En parlant de trône, je m’interroge : comment, mais comment les responsables de DC Entertainment,  et au dessus d’eux ceux du studio Warner, ont-ils pu valider un étron pareil à chaque étape de sa production ? Au regard des sommes investies (200 millions de dollars + 100 patates de campagne marketing, vraiment ??) , comment des décideurs théoriquement nantis d’un cerveau  en état de marche et compétents ont-ils pu donner sans ciller leur feu vert à une histoire aussi débile, un traitement aussi mou, des scènes aussi colossalement grotesques ? Bon sang mais même le Fantastic Four produit pour trois Carambars en 93 me paraît plus sympathique que cet immense gâchis d’argent et de talents (Martin « Casino Royale » Campbell, Marc Strong, Tim Robbins, shame on you !). Sérieusement, je suis abasourdi. Rien, il n’y a strictement RIEN à sauver de ce… cette… purge cosmique remplie de vide intersidéral, qui n’a même pas pour elle de faire passer le temps. Au fil de ces interminables 105 minutes, j’ai passé autant de temps à regarder l’heure qu’à enlever régulièrement mes lunettes 3D, une fois de plus quasi-inutiles.

Messieurs les tâcherons de luxe, c’est bien beau de nous en mettre plein les mirettes avec des CGI rutilants (et sans génie), mais c’est toujours la même rengaine : à quoi bon si dés les premières secondes de l’entreprise, le spectateur SAIT qu’il se fichera royalement du récit ? Comment ne pas ricaner dés cette introduction plus-kitsch-tu-proutes où, sur fond d’hyper espace, une voix caverneuse nous présente le « Green Lantern Corps » et la menace Parallax ? Comment ne pas pouffer devant une direction artistique ca-la-mi-teuse nous offrant des looks d’aliens parmi les plus grotesques vu depuis un bail sur un écran dans une production de ce calibre (Sinestro, Parallax, les Immortels…) ? Comment ressentir la moindre espèce d’empathie pour cette endive de Ryan Reynolds en Hal Jordan, héros sans saveur ni odeur malgré un désolant flash-back censé nous montrer son trauma d’enfance ? C’est d’ailleurs le triste paradoxe de ce sidérant ratage : nous expliquer que grâce à sa fougue et son humanité, Hal Jordan saura s’imposer en tant que Green Lantern parmi ses collègues aliens,  alors même que le personnage (et son interprète) ont l’épaisseur d’un pancake rassis.

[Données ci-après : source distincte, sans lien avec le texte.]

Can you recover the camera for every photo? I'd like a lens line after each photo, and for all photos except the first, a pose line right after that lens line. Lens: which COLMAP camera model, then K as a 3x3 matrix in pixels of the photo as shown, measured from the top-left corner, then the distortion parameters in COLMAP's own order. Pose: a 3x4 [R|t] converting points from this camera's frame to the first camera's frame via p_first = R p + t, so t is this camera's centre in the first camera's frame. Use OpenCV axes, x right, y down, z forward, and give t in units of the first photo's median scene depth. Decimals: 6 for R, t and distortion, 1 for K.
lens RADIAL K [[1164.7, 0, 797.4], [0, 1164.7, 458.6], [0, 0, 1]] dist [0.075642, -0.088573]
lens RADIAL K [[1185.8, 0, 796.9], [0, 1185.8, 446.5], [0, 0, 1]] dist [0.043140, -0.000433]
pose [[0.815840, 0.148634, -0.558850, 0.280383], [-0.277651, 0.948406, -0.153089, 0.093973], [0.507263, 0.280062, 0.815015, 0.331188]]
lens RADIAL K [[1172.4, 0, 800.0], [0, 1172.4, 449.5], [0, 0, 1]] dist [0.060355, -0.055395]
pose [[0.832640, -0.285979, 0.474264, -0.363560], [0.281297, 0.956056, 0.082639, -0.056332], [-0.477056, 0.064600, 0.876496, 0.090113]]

On ne pourra même pas se rabattre sur le méchant,  sublime négation de la sacro-sainte règle voulant que plus le bad guy de l’histoire déchire, plus le héros est mis en valeur. Hein, qui ça, quel méchant ? Parallax ? Un spectre de l’espace au crâne citrouille style dont les frasques urbaines dans le débilissime dernier quart d’heure nous font regretter le bon vieux temps de Ghosbusters.

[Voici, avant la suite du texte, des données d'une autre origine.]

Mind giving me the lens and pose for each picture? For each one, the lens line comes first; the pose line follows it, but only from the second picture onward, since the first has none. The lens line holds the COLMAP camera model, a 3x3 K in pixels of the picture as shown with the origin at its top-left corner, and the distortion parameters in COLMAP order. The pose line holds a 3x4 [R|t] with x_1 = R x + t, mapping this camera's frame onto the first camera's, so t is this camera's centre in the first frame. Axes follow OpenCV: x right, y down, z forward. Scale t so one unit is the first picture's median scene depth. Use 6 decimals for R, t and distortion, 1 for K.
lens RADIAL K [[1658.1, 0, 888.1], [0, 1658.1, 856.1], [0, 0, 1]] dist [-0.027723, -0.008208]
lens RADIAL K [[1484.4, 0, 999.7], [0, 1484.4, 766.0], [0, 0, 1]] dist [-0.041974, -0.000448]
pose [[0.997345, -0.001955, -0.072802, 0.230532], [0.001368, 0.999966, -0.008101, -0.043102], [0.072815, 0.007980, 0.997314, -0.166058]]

A la décharge des auteurs (dont le redoutable tandem Berlanti/Guggenheim au scénario, déjà coupable de la série No Ordinary Family), le concept d’origine de la BD pouvait-il échapper au ridicule dans un film live ? Qui pouvait  sérieusement penser qu’un super héros en spandex vert  affublé d’un masque de bal, dont le pouvoir consiste à créer  n’importe quel objet par la pensée,  pouvait donner lieu à autre chose qu’une foire au nawak ? Pendant la projection, Green Lantern m’a fait curieusement penser au Flash Gordon de Mike Hodges, avec lequel il partage le même aspect « série Z tunée ». Qui sait : les enfants de huit ou dix ans qui découvriront Hal Jordan en salles finiront peut être par le célébrer affectueusement dans 20 ou 30 ans comme un plaisir coupable rococo. Pour les parents en revanche, quel supplice !

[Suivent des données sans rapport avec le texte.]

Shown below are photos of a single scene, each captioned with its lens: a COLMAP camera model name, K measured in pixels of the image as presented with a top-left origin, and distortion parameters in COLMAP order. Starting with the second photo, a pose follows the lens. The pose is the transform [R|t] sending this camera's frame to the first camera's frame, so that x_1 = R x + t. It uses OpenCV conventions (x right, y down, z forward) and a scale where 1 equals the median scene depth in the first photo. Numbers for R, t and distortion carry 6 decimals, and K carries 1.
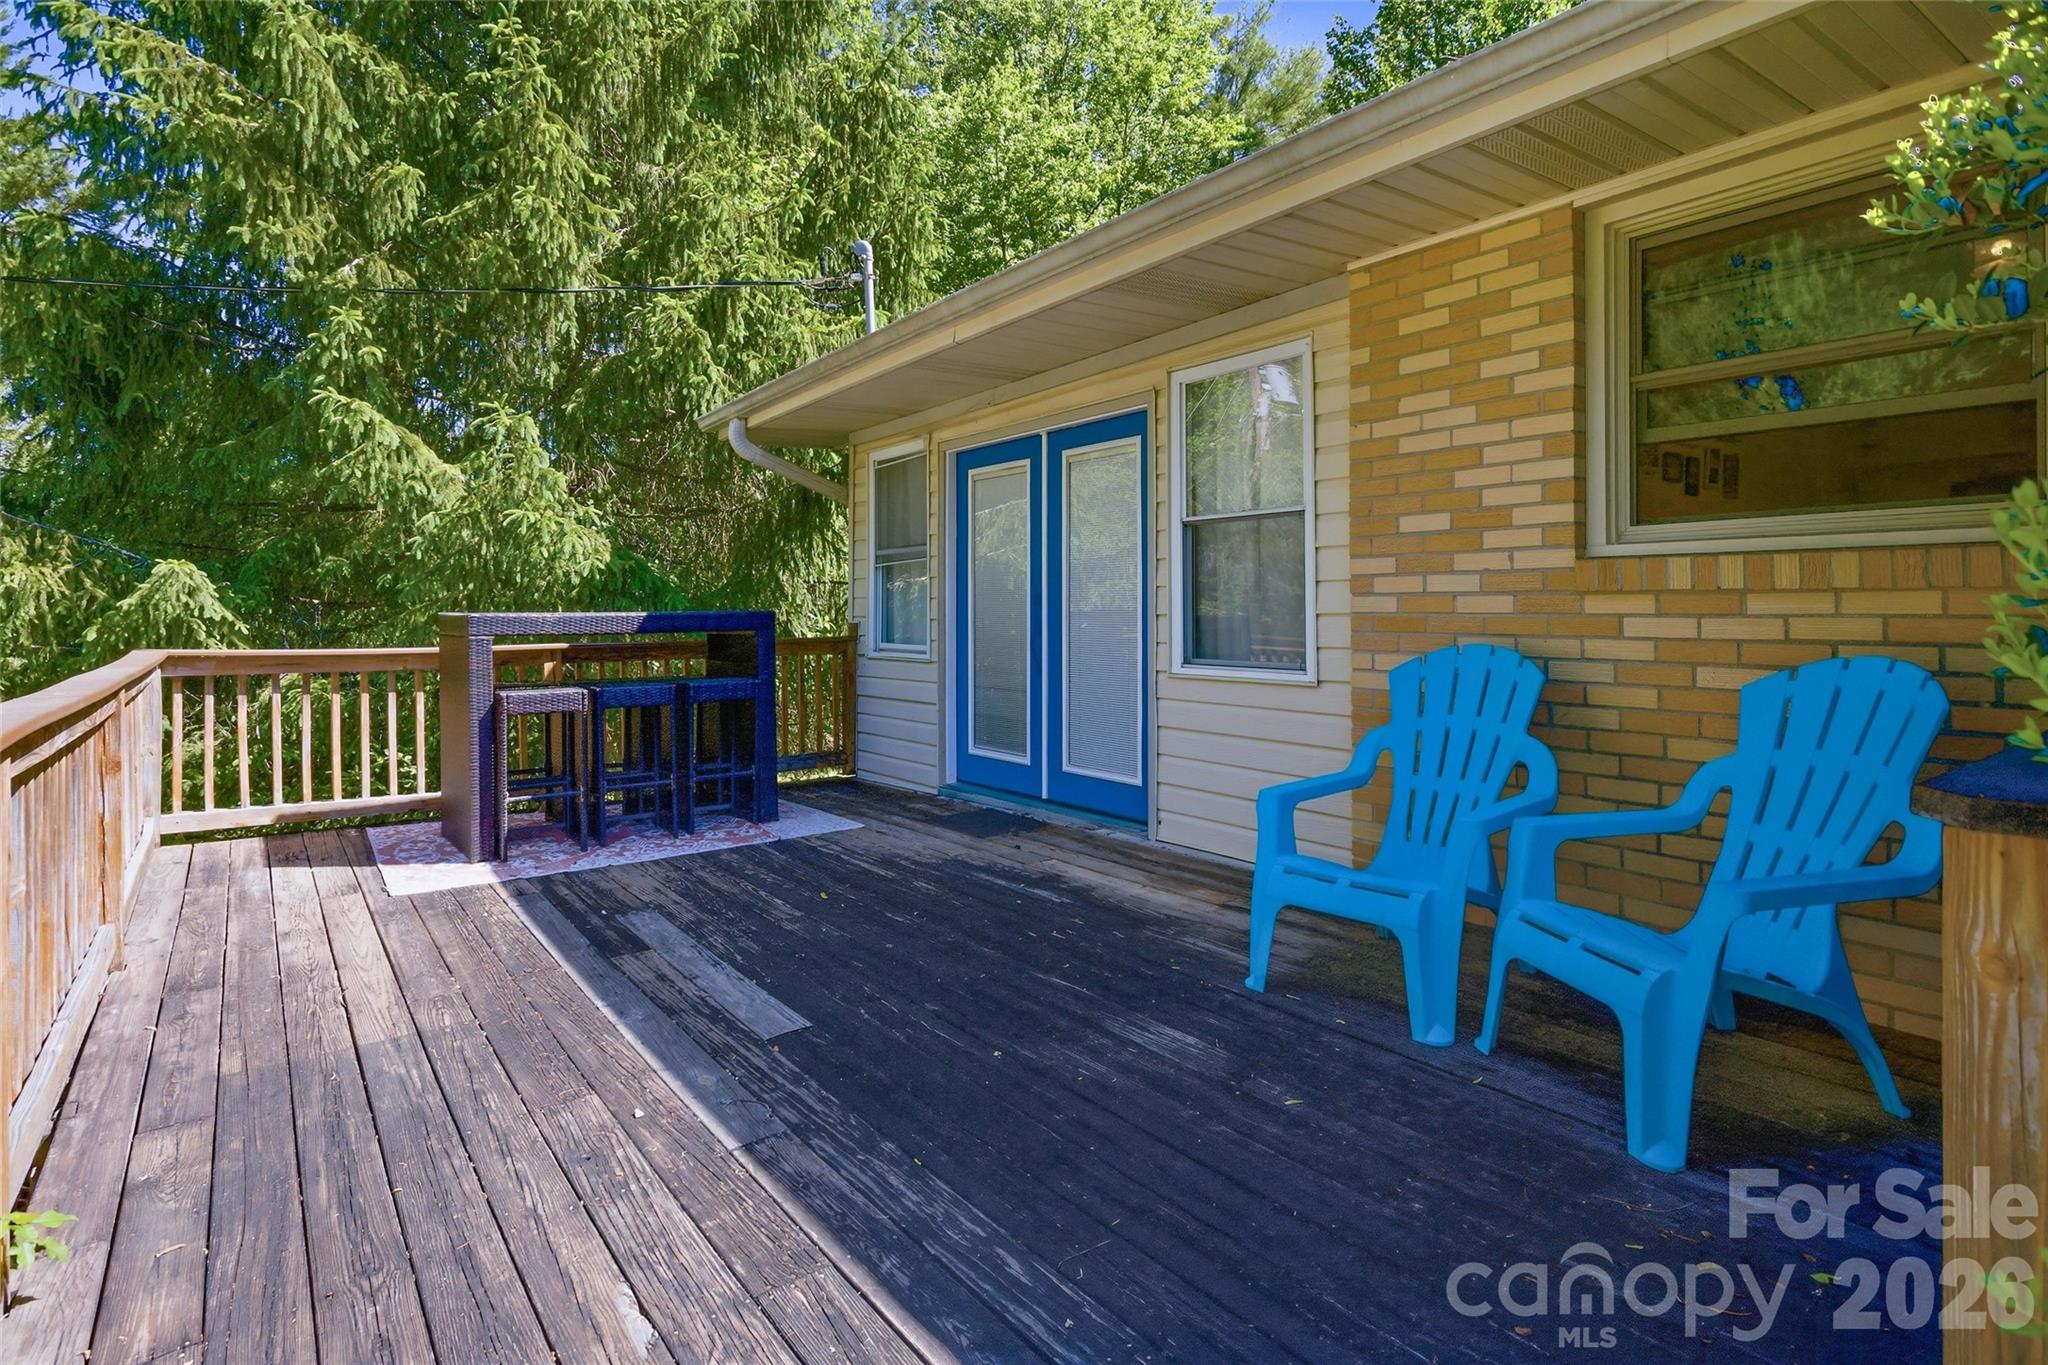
lens RADIAL K [[1067.8, 0, 1029.9], [0, 1067.8, 558.8], [0, 0, 1]] dist [-0.000187, 0.000803]
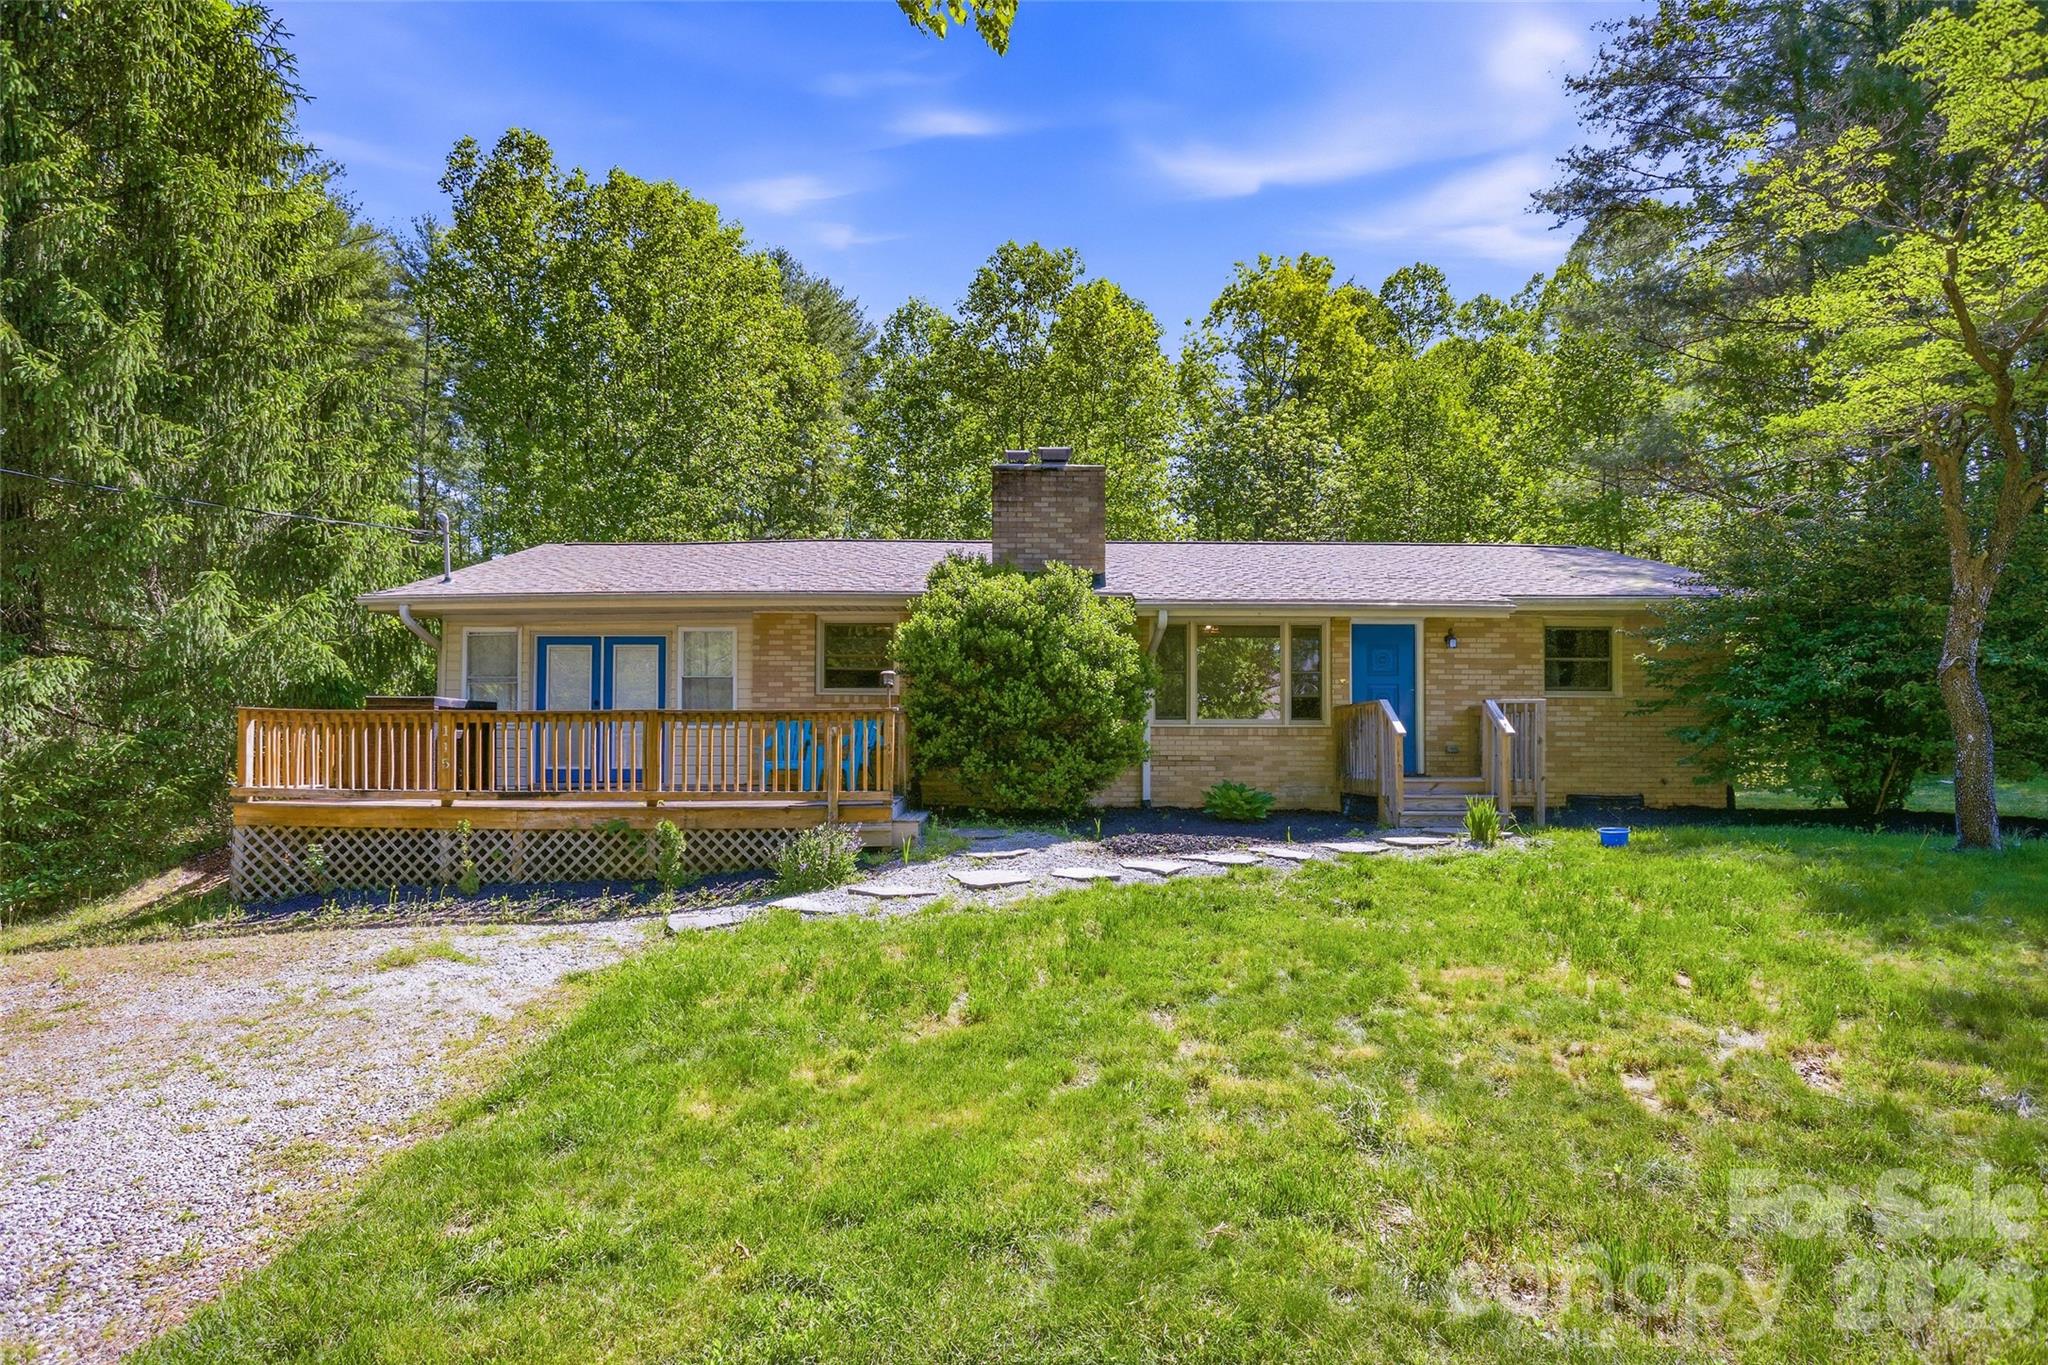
lens RADIAL K [[1123.3, 0, 1024.3], [0, 1123.3, 709.0], [0, 0, 1]] dist [-0.002264, 0.000953]
pose [[0.577500, 0.044487, 0.815177, -1.736534], [-0.040069, 0.998855, -0.026125, 0.090411], [-0.815407, -0.017576, 0.578622, -1.490426]]
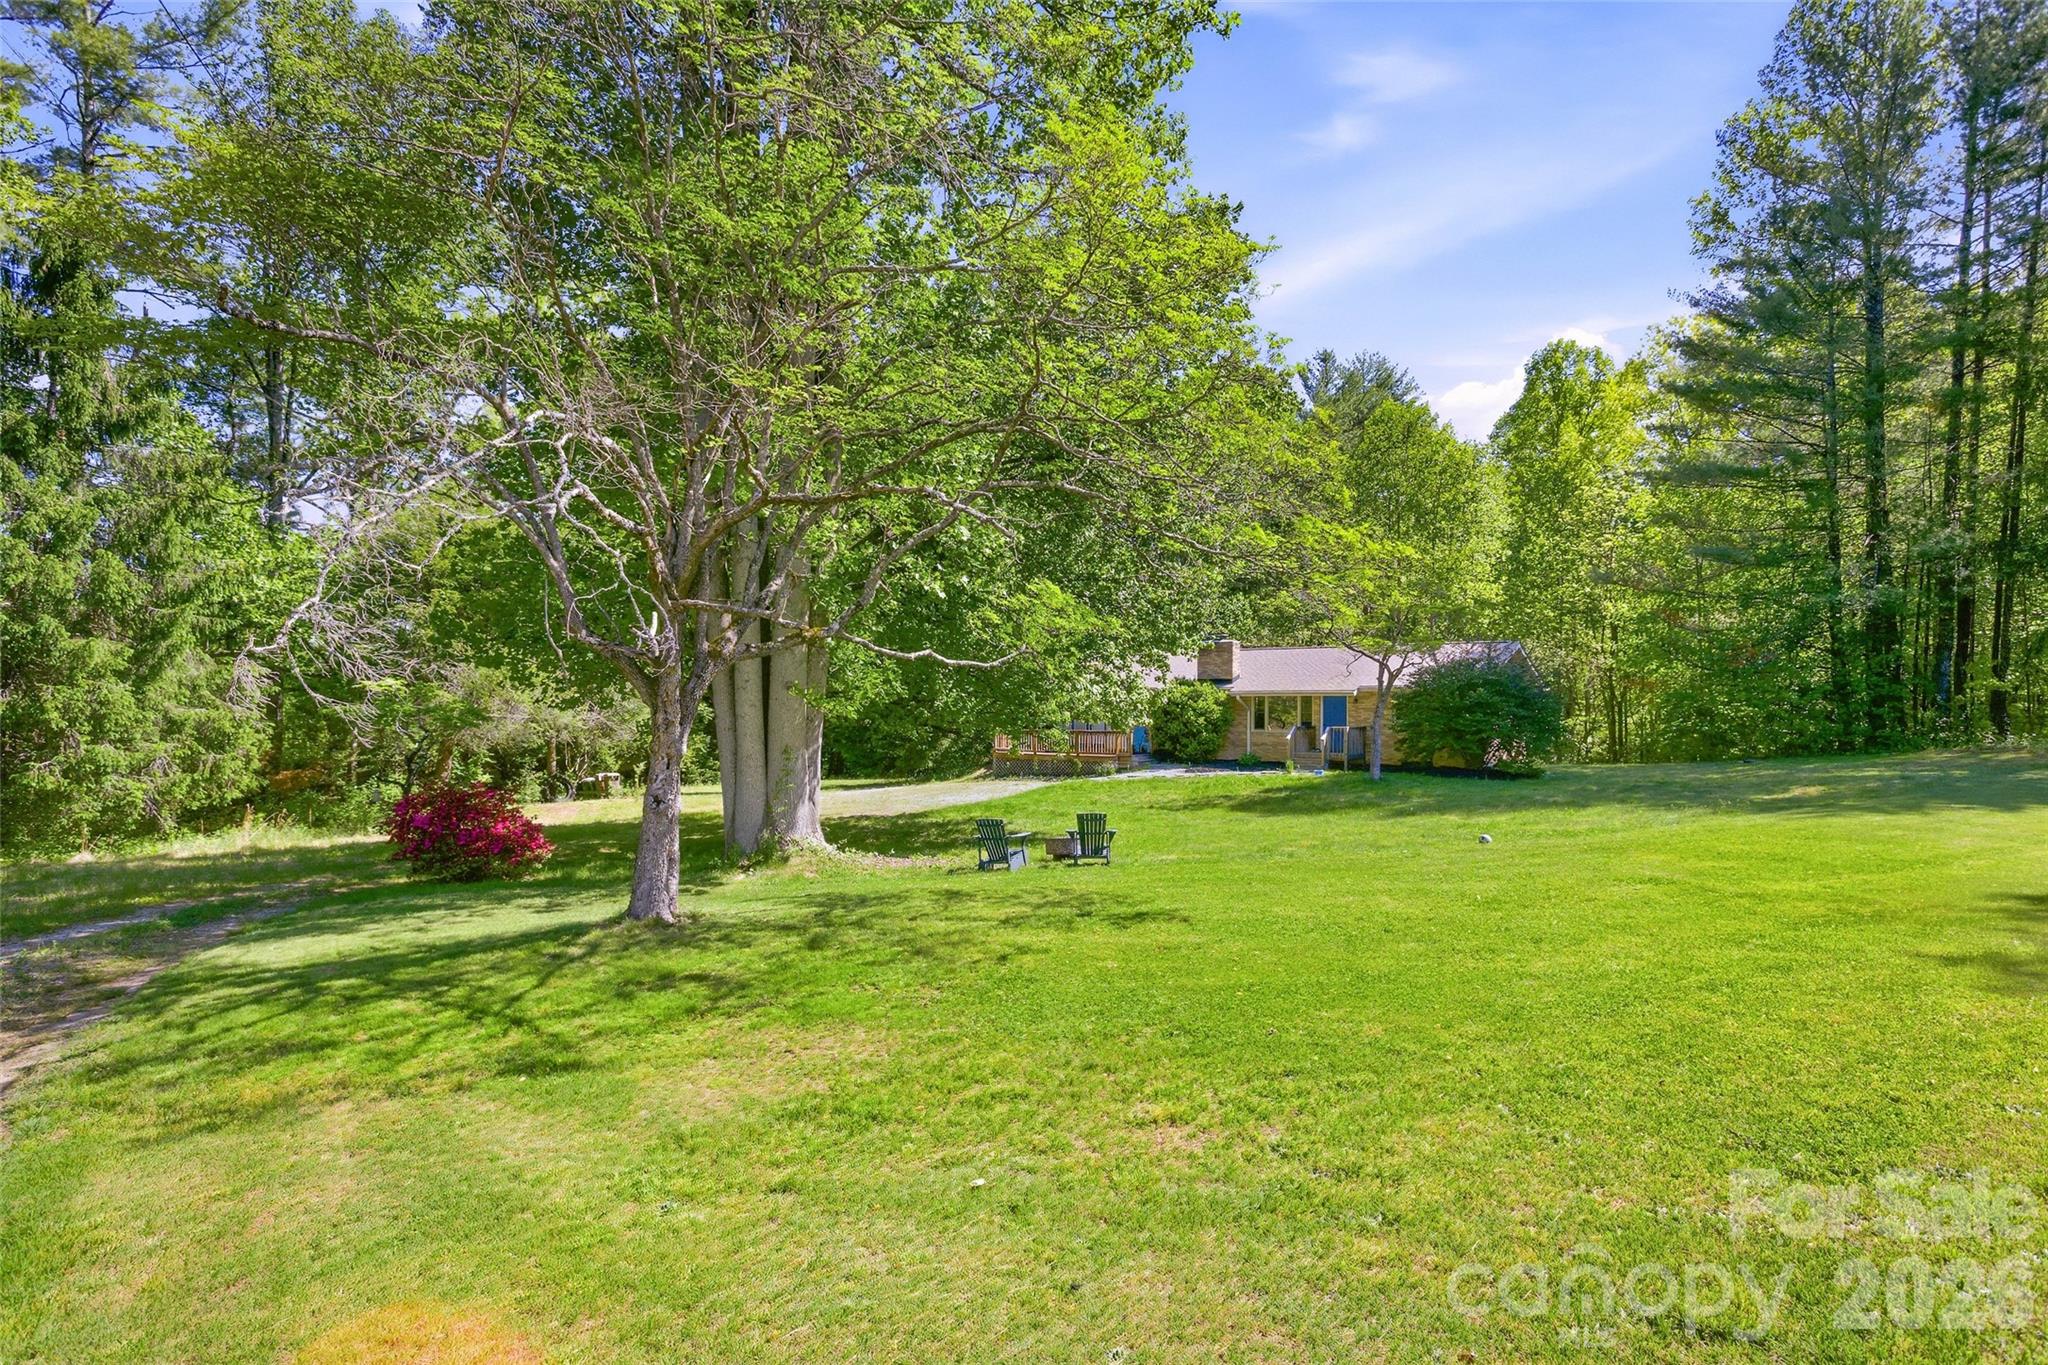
lens RADIAL K [[1053.5, 0, 1024.2], [0, 1053.5, 724.5], [0, 0, 1]] dist [-0.002424, 0.003567]
pose [[0.956341, 0.004110, 0.292224, -3.090242], [-0.019857, 0.998504, 0.050939, -0.382639], [-0.291578, -0.054518, 0.954992, -7.155581]]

Dans sa course à la licence avec Marvel Studios, DC Entertainment vient de commettre avec Green Lantern un très lourd faux pas, qu’elle risque de payer cher en terme d’image et de crédibilité de son catalogue. Les experts me reprendront sûrement mais, hormis les « big three » (Batman, Superman et, dans une moindre mesure, Wonder Woman), sur quels héros de son écurie DC peut-elle finalement vraiment compter pour rivaliser avec Marvel au grand écran ? Marvel dont les personnages moins hiératiques, plus incarnés et propices à un certain décalage, se prêtent peut-être davantage à la séduction du grand public… De là à conclure que Green Lantern, cet autre bouffon vert, porte bien mal sa couleur en terme d’espoir pour l’avenir cinéma de DC, il n’y a qu’un petit pas qu’on ne se gênera pas pour sauter. Hop ! Gris, lent, terne… et surtout irrémédiablement nul.

Green Lantern, de Martin Campbell. Sortie nationale le 10 août.